Cahit UYANIK
Türkiye'de bazen imaj, akla baskın geliyor. Bu eğilim zaman zaman öylesine bir histeri haline geliyor ki, daha birkaç yıl önce üniversitedeki odasında sınav kağıdı okuyup hafta sonunda hangi sinemaya gideceğini düşünen bir üniversite hocası tüm siyasi sistemi altüst edip başbakan olabiliyor. Ama sonuç ortada...
Türkiye'de kim iktidara gelirse gelsin, kim Özelleştirme İdaresinin Başkanı olursa olsun özelleştirme politikaları da sık sık imajın akla baskın çıktığı görüntülere sahne oluyor.
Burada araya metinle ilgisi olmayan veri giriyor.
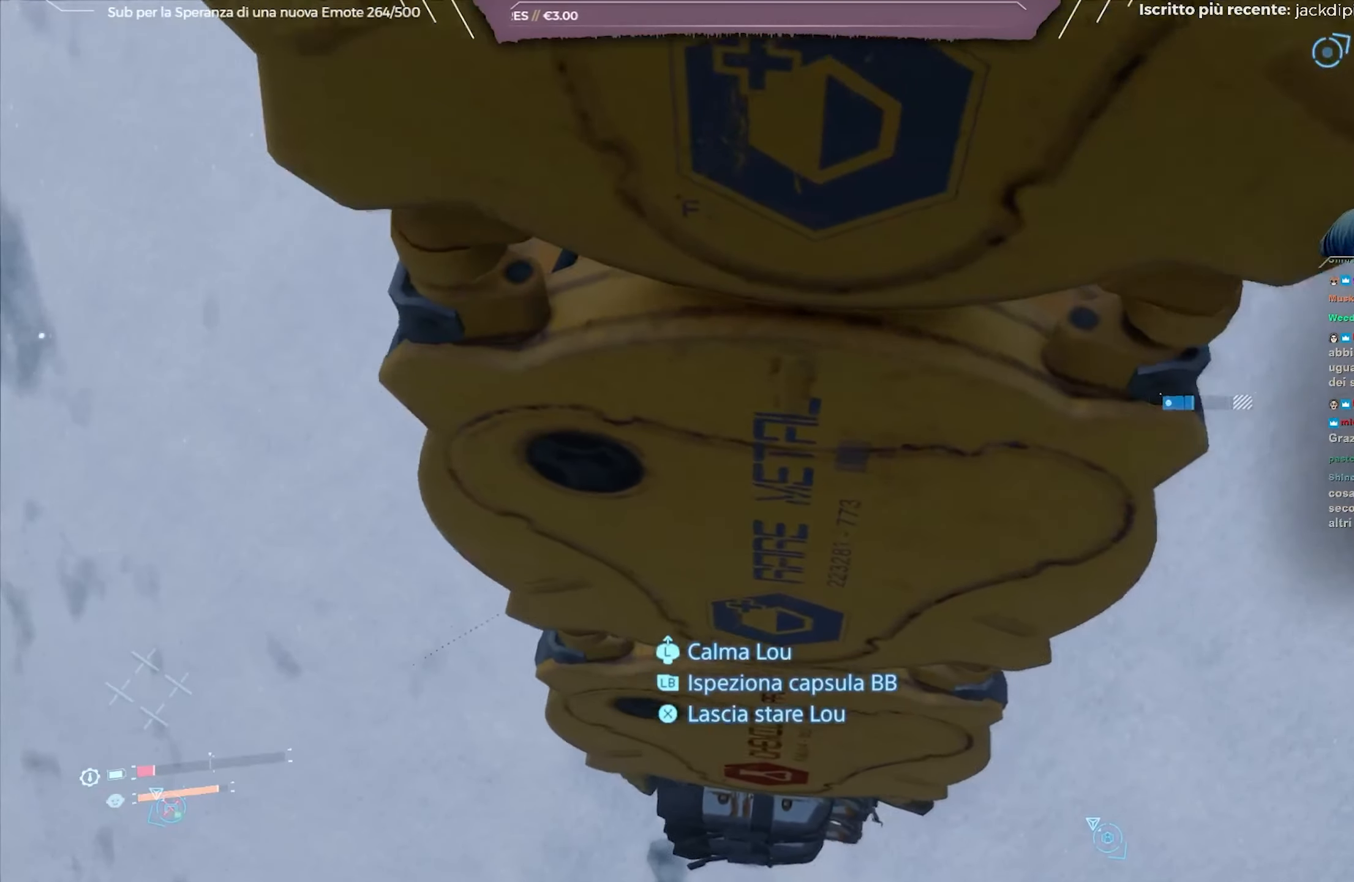
{"buttons": [], "left_stick": "up", "right_stick": "center", "events": []}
Yani para gelsin de nereden gelirse gelsin... Söz gelimi 1 haftadır zihinlerimizi meşgul eden POAŞ İhalesini ele alalım ve özel gazeteci dostlarıyla sohbet etmekten hoşlanan Sayin Özelleştirme İdaresi Başkanına şu soruları sütunumuz aracılığıyla soralım:
1- Kamuoyuna açık olarak yapılan POAŞ İhalesi öncesinde teklif veren gruplarla kapalı pazarlık görüşmeleri yaptınız. Bu görüşmeler esnasında, ihaleyi kazandıktan sonra "Cebimde 150 milyon dolarım var. Gerisini borç bulacağım" diyen iştirakçiye "Arkadaş devletin bile dış borç bulmak için kapı kapı dolaşıp IMF ile anlaşmalar imzaladığı bir ortamda sen asgariden 600-700 milyon doları nasıl bulacaksın?" sorusunu sormadınız mi? Sorduysanız ne cevap aldınız?
2- İhaleyi kazanan iştirakçi "Soros'la bile görüştüm" şeklinde demeçler verebiliyor. Soros, geçen Nisan ayında Malezya Başbakanı tarafından ülkesinin felaketini hazırlamakla suçlanmış büyük bir spekülatördür. Acaba ihaleyi kazanan iştirakçi bu spekülatörün Türkiye'deki uzantısı veya maskelenmiş ortağı olabilir mi? Bu konuda bir araştırma yapmayı düşünüyor musunuz?